▶ _Data listing_:
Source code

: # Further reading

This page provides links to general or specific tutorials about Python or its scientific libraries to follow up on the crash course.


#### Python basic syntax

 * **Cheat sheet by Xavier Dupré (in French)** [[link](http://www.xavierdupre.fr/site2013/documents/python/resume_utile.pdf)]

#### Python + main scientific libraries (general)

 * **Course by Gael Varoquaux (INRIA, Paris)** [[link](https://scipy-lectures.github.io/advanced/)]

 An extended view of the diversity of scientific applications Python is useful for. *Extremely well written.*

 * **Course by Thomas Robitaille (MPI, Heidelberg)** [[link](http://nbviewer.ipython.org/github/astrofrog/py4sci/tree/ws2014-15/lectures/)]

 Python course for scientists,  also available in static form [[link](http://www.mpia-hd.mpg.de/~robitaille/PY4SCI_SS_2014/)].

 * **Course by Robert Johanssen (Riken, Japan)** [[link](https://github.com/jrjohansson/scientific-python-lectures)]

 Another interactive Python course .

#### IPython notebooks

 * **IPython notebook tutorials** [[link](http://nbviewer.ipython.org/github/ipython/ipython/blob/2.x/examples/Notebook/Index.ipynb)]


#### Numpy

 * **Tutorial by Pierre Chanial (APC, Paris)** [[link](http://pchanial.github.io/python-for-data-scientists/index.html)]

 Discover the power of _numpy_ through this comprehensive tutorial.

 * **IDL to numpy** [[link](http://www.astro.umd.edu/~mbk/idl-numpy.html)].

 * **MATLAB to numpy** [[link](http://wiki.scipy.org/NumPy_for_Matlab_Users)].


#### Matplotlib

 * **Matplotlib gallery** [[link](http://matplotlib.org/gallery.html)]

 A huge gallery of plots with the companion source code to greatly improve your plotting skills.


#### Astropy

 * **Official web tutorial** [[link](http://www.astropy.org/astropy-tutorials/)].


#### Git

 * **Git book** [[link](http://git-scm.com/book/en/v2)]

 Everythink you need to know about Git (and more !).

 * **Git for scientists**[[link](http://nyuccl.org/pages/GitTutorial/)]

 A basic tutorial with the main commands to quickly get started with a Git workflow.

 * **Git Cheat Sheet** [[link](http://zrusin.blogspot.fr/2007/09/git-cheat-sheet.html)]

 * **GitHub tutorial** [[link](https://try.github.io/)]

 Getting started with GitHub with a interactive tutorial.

▶ _Your instructions_: Using the data above, reproduce exactly the lines between those holding "This page provides" and "by Gael Varoquaux", inclusive, and no others.

▶ _Exercise response_:
This page provides links to general or specific tutorials about Python or its scientific libraries to follow up on the crash course.


#### Python basic syntax

 * **Cheat sheet by Xavier Dupré (in French)** [[link](http://www.xavierdupre.fr/site2013/documents/python/resume_utile.pdf)]

#### Python + main scientific libraries (general)

 * **Course by Gael Varoquaux (INRIA, Paris)** [[link](https://scipy-lectures.github.io/advanced/)]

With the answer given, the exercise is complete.